En conséquence, il y a lieu de faire droit à sa demande de rappel de salaire à ce titre étant observé que la société ne conteste pas spécifiquement le montant sollicité, se contentant de rappeler que les condamnations de rappel de salaire doivent être exprimées en brut et non en net.
Le salarié sollicite la condamnation de l'employeur au paiement de la somme de 5 000 euros à titre de dommages et intérêts pour exécution déloyale du contrat de travail.
Il expose avoir fait l'objet d'un acharnement procédural de la part de son employeur, avoir perdu ses habilitations et avoir fait l'objet d'une placardisation.
L'employeur conclut au débouté de la demande constestant tout manquement.
Il a été précédemment jugé que la sanction prononcée à l'encontre du salarié devait être annulée.

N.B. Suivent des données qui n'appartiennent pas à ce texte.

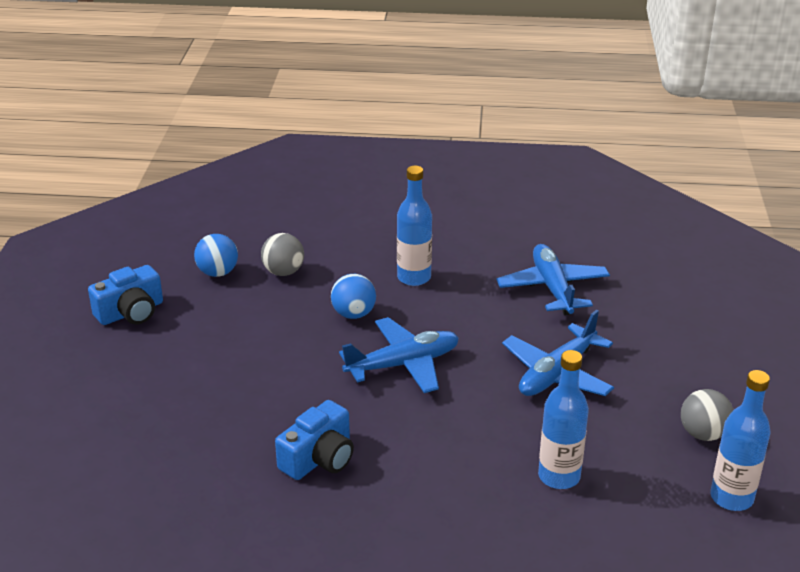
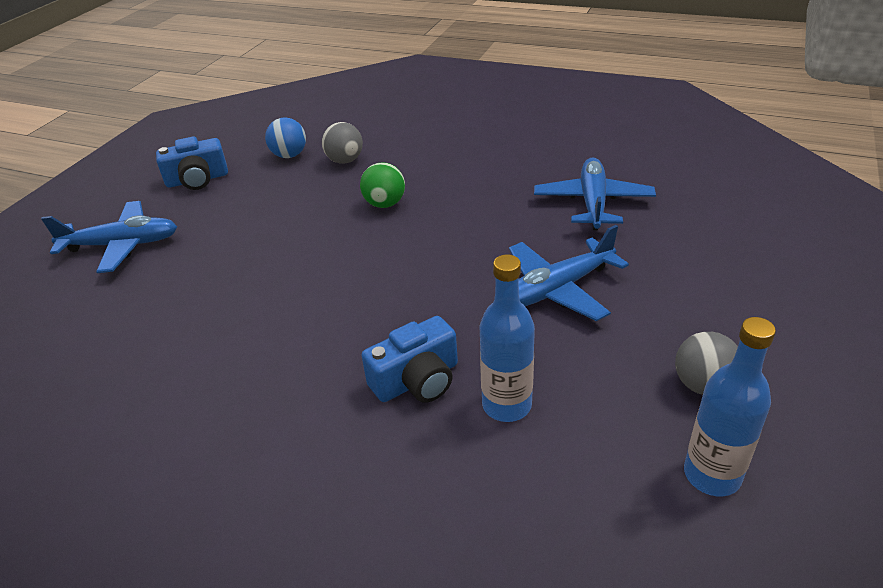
camera: 20 degrees right, 5 degrees up
(319, 458) = (269, 338): blue camera -> blue camera (417, 380)
(353, 314) = (385, 204): blue ball -> green ball
(403, 364) = (404, 257): blue plane -> blue plane (122, 245)
(414, 277) = (459, 178): blue bottle -> none

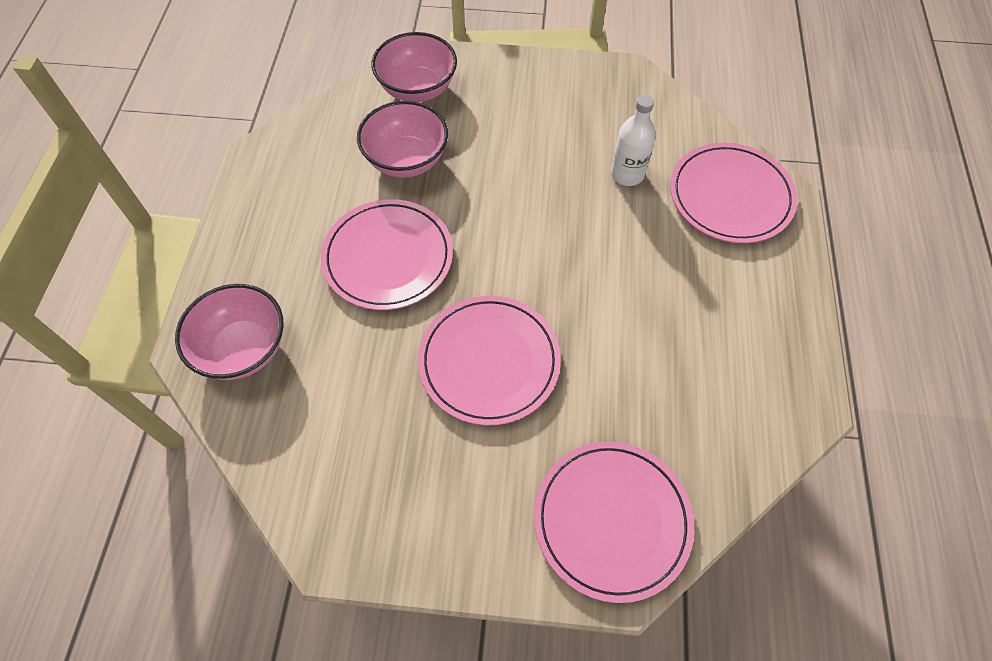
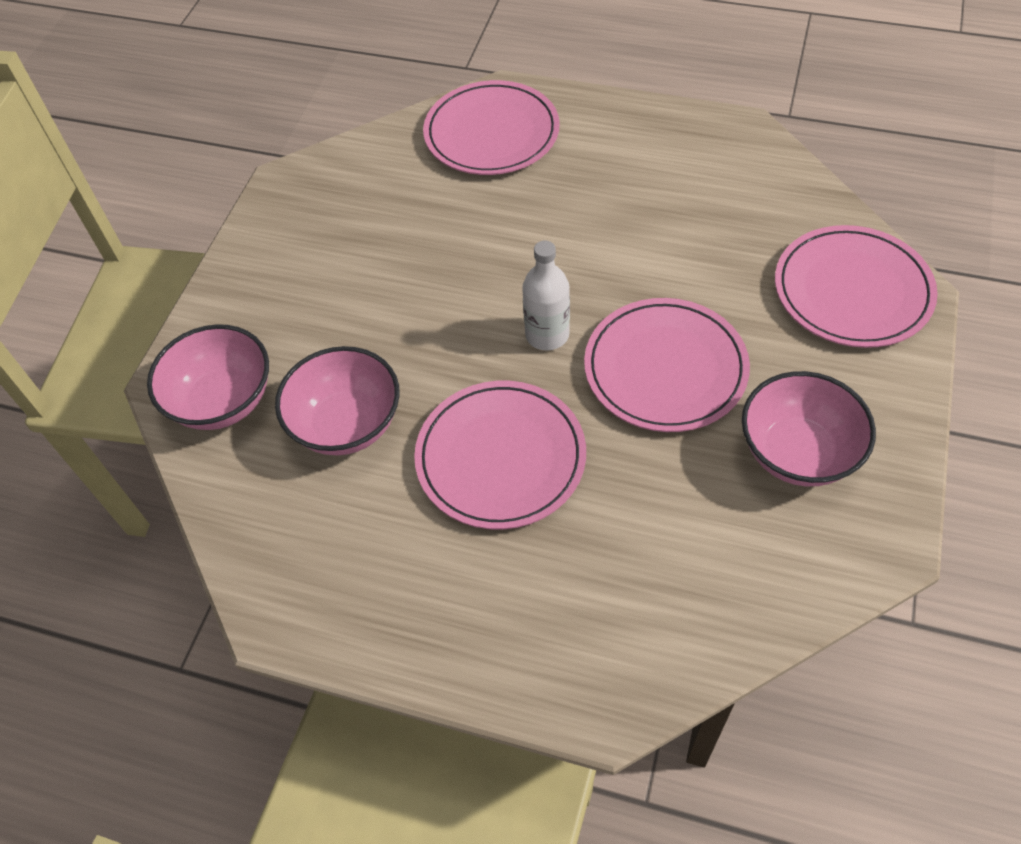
camera: 75 degrees left, 5 degrees down
(243, 349) = (612, 636): pink bowl -> pink bowl (797, 452)
(627, 174) = (437, 209): white bottle -> white bottle (547, 335)

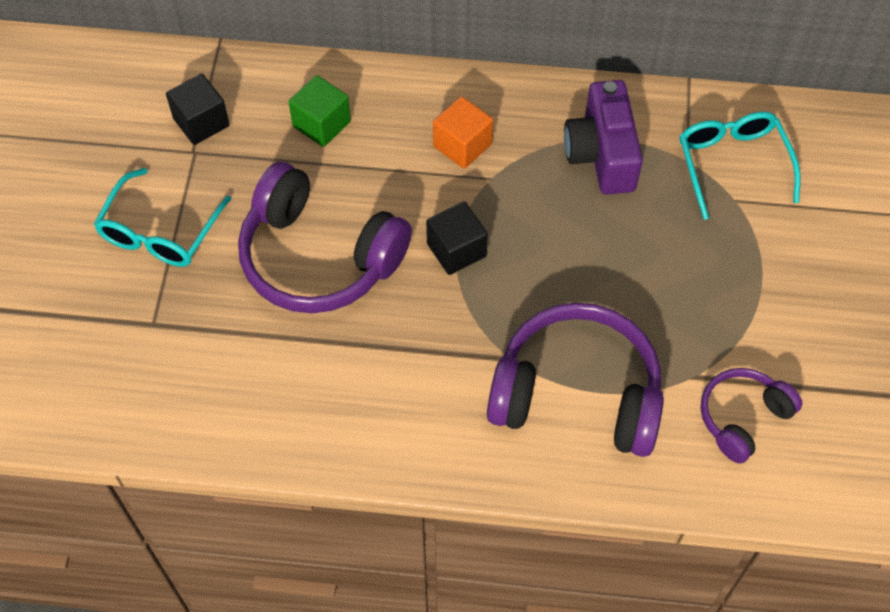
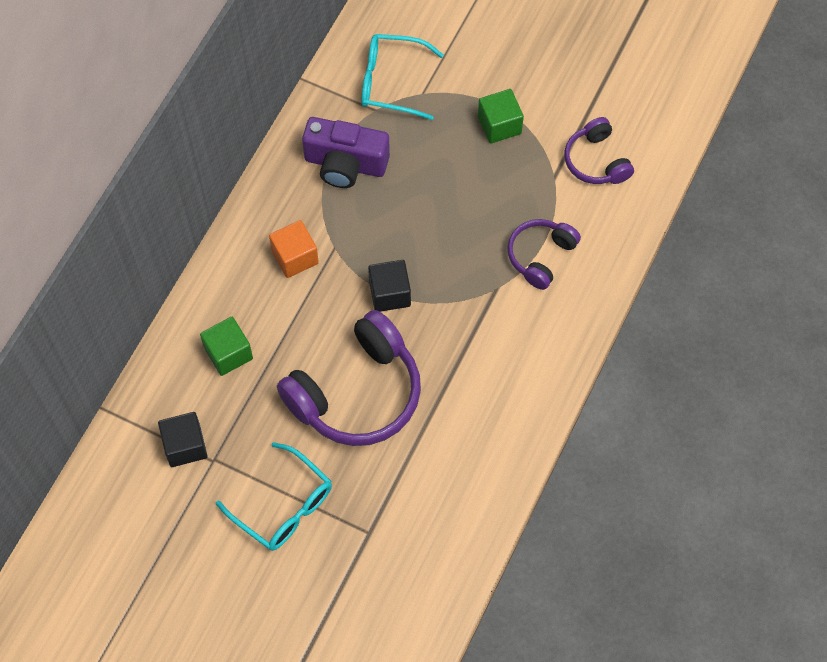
camera: 70 degrees left, 5 degrees up
(577, 394) = (540, 256): purple headphones -> purple headphones, size x0.55
(735, 293) = (499, 125): none -> green cube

Compte tenu de l' annulation de la sanction, au-delà du préjudice financier, le salarié justifie que la procédure initiée à son encontre, de par sa durée et la sanction prononcée, a eu des conséquences sur son état psychologique, qu'il a été suivi par un psychiatre, qu'il a bénéficié d'un traitement médical.
Au regard de ces éléments, il y a lieu de condamner l'employeur à lui verser la somme de 1 000 euros à titre de dommages et intérêts.
2/ Sur les frais irrépétibles et les dépens
Il serait inéquitable de laisser à la charge de M. [L] les frais non compris dans les dépens qu'il a pu exposer.
Il convient en l'espèce de condamner l'employeur, succombant dans la présente instance, à lui verser la somme de 2 500 euros au titre de l'article 700 du code de procédure civile pour l'ensemble de la procédure.
Il n'apparaît pas inéquitable de laisser à la charge de l'employeur les frais irrépétibles exposés par lui.
Il y a également lieu de condamner la société aux dépens de première instance et d'appel.
PAR CES MOTIFS
LA COUR
Statuant contradictoirement, en dernier ressort ;
Infirme la décision du conseil de prud'hommes de Dieppe du 12 octobre 2022 en toutes ses dispositions ;
Statuant à nouveau :
Annule la mise à pied disciplinaire prononcée le 8 novembre 2019 ;
Condamne la société Air Liquide France Industrie à verser à M. [D] [L] les sommes suivantes :
274,10 euros brut à titre de rappel de salaire au titre de la mise à pied injustifiée outre 27,41 euros brut au titre des congés payés afférents,
229,87 euros brut à titre de rappel de salaire au titre du dépassement du compte annuel outre 27,41 euros brut au titre des congés payés afférents,
1 000 euros net à titre de dommages et intérêts au titre de l'exécution déloyale du contrat de travail,
Condamne la société Air Liquide France Industrie à verser à M. [D] [L] la somme de 2 500 euros en application de l'article 700 du code de procédure civile pour l'ensemble de la procédure ;
Rejette toute autre demande ;
Condamne la société Air Liquide France Industrie aux dépens de première instance et d'appel.